Изменить размер шрифта - +
 — Отец написал это стихотворение, заглавное, за несколько дней до того, как его отправили в Бухенвальд. Он тогда уже сидел под домашним арестом. А сейчас люди читают его и думают, что папа либо был чокнутым, человеком, живущим в сочиненном им мире, либо просто иронизировал.

Этого польского слова Кася не знала, однако решила, что просить у дяди объяснений не стоит.

— И знаешь, это и есть главное, в чем изменился мир, — вздохнул он, выпустив наконец весь пар. — Люди больше не способны представить себе человека, надежды которого простираются за пределы его собственной жизни.

Кася открыла рот, собираясь что-то сказать, но не смогла удержаться и зевнула. И дядя тоже зевнул. И оба рассмеялись.

— Спать пора, — объявил Ярек. — Во всяком случае, мне. Ты, как всегда, вольна поступать по-своему.

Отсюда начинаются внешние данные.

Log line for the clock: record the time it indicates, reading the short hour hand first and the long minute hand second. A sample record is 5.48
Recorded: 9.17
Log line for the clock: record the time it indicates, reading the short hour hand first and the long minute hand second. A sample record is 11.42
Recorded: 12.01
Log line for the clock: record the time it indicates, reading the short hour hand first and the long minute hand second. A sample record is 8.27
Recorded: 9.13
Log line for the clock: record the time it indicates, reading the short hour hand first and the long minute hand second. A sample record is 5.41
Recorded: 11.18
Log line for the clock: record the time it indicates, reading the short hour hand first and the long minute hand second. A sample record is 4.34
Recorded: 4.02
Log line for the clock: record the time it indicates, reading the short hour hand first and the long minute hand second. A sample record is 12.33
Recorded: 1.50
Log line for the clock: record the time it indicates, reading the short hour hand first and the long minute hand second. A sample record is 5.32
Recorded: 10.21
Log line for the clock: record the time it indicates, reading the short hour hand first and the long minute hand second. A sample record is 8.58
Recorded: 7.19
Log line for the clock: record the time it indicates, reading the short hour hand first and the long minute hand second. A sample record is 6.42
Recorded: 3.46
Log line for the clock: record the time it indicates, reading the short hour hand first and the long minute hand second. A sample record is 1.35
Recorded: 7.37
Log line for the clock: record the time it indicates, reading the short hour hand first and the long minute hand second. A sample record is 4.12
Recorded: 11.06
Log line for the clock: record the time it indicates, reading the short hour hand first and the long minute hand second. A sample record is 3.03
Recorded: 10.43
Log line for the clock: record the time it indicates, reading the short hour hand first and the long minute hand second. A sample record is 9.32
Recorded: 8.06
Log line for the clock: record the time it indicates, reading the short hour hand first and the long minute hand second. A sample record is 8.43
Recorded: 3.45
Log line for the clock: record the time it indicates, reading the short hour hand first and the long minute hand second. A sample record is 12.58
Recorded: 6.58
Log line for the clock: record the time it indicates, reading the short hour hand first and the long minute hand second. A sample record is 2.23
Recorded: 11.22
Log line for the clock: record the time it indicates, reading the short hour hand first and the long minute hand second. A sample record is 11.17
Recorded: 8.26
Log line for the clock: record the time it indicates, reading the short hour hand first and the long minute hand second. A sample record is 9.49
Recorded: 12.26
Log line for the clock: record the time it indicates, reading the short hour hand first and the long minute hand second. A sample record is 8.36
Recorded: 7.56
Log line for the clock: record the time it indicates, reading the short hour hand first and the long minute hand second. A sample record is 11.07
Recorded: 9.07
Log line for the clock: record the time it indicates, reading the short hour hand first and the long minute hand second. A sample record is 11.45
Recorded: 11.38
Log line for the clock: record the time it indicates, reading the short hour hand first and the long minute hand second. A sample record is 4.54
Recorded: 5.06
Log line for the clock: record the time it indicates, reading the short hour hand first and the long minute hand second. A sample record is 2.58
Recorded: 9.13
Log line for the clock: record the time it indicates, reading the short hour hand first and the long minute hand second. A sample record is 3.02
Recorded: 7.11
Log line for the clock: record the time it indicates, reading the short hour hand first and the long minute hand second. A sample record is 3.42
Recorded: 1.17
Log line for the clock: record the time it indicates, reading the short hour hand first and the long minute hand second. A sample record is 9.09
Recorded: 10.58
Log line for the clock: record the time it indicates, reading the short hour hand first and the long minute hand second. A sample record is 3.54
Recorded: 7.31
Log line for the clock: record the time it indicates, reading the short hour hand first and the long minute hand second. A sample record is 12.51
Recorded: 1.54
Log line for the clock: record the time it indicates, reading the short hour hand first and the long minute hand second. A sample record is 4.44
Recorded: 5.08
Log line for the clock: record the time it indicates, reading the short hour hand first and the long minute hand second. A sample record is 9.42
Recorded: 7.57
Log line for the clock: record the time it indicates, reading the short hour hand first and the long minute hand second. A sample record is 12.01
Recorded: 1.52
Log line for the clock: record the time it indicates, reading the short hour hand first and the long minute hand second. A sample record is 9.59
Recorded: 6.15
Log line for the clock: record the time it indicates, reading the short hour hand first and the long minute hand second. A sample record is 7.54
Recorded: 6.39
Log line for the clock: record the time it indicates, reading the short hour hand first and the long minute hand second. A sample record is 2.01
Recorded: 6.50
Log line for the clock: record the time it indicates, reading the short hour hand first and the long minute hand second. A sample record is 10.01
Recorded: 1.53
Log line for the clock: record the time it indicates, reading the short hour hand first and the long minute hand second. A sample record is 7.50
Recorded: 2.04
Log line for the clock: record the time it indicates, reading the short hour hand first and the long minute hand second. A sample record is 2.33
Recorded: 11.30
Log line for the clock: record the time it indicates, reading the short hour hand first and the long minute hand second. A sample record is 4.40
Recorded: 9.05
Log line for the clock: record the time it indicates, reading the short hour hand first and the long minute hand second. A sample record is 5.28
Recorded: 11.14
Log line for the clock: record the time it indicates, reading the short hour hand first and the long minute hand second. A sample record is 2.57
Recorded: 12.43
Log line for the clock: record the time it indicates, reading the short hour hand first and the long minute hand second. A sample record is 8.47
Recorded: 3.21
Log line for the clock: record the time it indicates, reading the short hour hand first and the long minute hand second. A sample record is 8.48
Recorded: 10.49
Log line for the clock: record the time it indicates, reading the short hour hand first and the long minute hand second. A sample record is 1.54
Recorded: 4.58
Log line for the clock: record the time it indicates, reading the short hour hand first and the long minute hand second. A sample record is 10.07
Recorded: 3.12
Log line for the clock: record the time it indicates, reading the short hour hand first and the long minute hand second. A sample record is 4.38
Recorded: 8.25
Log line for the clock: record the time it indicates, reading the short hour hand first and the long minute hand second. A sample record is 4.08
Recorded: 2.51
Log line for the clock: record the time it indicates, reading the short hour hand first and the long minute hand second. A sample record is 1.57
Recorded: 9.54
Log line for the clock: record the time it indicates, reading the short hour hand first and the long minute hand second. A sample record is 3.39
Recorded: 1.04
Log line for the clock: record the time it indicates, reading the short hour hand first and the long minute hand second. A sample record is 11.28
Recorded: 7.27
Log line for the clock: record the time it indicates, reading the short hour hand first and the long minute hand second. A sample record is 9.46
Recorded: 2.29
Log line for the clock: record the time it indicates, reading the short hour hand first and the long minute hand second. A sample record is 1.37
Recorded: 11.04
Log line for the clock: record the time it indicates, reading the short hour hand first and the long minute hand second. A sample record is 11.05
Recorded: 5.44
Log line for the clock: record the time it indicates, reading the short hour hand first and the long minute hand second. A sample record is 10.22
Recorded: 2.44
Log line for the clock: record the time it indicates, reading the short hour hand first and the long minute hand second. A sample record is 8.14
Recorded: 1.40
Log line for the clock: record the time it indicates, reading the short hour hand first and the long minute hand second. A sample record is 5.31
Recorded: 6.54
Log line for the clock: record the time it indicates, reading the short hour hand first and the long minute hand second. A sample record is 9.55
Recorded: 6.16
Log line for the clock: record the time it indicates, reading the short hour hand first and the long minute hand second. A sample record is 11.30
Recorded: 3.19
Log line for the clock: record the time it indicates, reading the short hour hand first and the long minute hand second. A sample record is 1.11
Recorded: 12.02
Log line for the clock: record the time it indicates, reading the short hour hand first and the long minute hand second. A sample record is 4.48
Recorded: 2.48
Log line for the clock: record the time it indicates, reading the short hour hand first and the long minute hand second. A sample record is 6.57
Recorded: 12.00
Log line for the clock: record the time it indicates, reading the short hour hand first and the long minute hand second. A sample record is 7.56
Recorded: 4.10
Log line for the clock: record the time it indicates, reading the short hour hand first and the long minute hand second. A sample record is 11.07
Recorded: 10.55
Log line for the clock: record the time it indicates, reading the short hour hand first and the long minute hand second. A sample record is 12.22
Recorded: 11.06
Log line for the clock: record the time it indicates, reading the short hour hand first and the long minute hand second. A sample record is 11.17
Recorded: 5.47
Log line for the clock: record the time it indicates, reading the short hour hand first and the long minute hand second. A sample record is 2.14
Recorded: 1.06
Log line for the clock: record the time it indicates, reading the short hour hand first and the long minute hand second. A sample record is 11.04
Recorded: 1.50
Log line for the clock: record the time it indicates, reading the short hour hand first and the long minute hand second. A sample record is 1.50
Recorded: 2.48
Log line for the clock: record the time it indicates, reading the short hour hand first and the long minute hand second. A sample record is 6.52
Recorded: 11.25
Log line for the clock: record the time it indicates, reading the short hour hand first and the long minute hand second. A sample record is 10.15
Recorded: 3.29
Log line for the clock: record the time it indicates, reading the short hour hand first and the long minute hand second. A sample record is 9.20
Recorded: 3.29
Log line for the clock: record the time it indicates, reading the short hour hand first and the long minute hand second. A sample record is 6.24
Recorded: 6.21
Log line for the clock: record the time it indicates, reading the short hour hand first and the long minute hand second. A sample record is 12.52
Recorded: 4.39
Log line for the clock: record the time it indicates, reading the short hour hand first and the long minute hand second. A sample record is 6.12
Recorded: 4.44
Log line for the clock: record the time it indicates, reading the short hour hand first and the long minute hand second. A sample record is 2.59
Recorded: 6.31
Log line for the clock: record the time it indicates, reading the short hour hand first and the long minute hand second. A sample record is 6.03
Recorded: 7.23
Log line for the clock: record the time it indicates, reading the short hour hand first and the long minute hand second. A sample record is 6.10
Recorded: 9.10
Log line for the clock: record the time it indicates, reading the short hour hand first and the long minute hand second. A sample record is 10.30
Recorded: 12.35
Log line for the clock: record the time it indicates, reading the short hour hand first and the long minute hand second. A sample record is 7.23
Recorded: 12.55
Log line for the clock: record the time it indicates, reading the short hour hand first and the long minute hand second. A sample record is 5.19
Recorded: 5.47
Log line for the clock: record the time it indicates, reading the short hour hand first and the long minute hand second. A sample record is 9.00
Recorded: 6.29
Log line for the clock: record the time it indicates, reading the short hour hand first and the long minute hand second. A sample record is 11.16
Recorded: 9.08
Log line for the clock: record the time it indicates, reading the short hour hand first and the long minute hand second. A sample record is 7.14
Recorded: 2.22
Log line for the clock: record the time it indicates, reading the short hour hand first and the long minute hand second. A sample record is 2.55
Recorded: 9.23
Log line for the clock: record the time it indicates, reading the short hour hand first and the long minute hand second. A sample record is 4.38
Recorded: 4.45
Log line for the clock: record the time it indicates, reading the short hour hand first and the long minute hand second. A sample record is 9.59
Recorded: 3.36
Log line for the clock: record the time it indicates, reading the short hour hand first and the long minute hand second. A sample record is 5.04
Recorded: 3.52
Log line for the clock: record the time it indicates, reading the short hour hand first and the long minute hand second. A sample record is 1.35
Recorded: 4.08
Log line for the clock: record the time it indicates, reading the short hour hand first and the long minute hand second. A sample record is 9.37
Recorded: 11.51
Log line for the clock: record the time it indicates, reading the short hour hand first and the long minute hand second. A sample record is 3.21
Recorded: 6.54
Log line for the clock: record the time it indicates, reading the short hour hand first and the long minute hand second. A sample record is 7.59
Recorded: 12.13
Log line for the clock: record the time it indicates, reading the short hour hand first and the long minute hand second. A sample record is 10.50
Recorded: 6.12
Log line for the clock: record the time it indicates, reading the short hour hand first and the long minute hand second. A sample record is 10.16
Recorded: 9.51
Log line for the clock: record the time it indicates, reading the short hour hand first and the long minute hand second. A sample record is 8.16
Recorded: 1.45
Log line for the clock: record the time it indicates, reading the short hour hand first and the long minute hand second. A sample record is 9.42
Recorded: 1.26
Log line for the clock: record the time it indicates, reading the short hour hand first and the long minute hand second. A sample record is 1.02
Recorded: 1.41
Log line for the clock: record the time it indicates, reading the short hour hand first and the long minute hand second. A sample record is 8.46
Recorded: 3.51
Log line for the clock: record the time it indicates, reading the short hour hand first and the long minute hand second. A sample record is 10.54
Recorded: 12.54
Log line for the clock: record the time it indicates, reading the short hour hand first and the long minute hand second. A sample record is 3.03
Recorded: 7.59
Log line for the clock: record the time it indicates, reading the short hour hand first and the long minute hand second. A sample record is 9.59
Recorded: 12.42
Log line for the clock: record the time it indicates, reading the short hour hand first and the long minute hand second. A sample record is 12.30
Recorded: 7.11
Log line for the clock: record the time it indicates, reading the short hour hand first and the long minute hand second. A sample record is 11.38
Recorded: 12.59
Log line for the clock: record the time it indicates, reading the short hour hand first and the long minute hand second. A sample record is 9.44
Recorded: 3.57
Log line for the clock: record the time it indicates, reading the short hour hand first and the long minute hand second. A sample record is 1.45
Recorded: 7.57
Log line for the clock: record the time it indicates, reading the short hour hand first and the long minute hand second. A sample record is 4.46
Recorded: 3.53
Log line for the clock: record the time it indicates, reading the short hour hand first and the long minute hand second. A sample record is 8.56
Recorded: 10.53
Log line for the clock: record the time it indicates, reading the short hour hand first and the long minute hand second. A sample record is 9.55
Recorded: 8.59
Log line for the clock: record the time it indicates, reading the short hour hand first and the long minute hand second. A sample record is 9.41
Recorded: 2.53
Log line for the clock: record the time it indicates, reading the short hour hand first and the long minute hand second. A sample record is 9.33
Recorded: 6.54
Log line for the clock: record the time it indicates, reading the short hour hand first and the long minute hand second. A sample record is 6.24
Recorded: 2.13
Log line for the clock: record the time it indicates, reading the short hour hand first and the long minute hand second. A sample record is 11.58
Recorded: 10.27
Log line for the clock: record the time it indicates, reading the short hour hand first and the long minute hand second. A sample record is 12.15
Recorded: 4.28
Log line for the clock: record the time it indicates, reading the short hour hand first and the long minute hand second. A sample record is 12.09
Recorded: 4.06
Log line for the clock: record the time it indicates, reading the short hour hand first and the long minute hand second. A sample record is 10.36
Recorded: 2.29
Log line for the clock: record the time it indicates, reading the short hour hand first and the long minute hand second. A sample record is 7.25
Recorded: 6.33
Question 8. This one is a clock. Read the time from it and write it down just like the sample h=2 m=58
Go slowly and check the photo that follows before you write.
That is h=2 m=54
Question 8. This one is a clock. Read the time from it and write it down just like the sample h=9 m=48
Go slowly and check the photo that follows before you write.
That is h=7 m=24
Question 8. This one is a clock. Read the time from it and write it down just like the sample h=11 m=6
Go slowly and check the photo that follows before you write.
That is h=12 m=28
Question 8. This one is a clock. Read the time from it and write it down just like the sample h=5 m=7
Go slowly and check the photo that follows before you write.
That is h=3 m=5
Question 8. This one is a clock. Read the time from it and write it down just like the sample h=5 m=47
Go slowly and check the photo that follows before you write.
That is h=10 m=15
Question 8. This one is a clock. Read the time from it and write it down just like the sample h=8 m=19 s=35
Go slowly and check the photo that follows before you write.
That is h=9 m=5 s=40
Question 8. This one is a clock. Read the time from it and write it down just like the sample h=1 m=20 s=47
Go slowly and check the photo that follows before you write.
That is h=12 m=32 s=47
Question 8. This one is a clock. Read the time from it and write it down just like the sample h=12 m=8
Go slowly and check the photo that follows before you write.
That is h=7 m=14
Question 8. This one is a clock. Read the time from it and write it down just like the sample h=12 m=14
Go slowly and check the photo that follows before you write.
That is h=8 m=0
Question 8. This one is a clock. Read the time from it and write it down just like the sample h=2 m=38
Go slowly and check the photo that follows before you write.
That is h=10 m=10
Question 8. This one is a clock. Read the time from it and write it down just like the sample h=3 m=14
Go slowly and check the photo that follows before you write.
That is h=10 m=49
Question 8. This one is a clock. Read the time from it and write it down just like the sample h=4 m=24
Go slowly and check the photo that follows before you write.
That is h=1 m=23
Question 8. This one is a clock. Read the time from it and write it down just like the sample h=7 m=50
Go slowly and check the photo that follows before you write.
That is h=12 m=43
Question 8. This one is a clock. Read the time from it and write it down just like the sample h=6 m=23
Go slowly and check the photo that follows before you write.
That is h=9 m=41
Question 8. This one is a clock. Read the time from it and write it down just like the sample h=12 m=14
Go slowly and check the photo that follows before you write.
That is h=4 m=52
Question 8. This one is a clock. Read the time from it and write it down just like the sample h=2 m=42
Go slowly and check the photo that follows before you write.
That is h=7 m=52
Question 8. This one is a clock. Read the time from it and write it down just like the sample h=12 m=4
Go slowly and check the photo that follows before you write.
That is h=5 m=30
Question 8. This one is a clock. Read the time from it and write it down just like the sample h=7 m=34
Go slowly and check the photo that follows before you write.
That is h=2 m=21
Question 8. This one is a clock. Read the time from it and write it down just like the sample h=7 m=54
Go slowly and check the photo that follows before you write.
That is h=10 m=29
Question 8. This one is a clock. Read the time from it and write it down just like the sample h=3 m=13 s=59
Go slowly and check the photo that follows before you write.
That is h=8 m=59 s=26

— Разбуди меня утром, — ничуть не кривя душой, попросила Кася. — Не оставлять же тебя один на один с Халиной Козловской.

 

Однако утром дядя Ярек дал ей поспать. Когда она наконец появилась в ресторанчике — принявшая душ, накрашенная и ощущающая легкую тошноту, Халина Козловская успела удалиться, зато появились и уже ели, сделав заказ, двое других завсегдатаев.

— Этот суп высосала из свиной жопы беззубая шлюха, — провозгласил Анджей.

— Заткни хлебало, здесь люди едят.

— Так они и едят дерьмо, высосанное из…

— Они много чего едят, Анджей, не все же выбрали суп. Ты заказал его, потому что дешевле в меню ничего нет.

— В прежние дни я мог за такие деньги «Фольксваген» купить.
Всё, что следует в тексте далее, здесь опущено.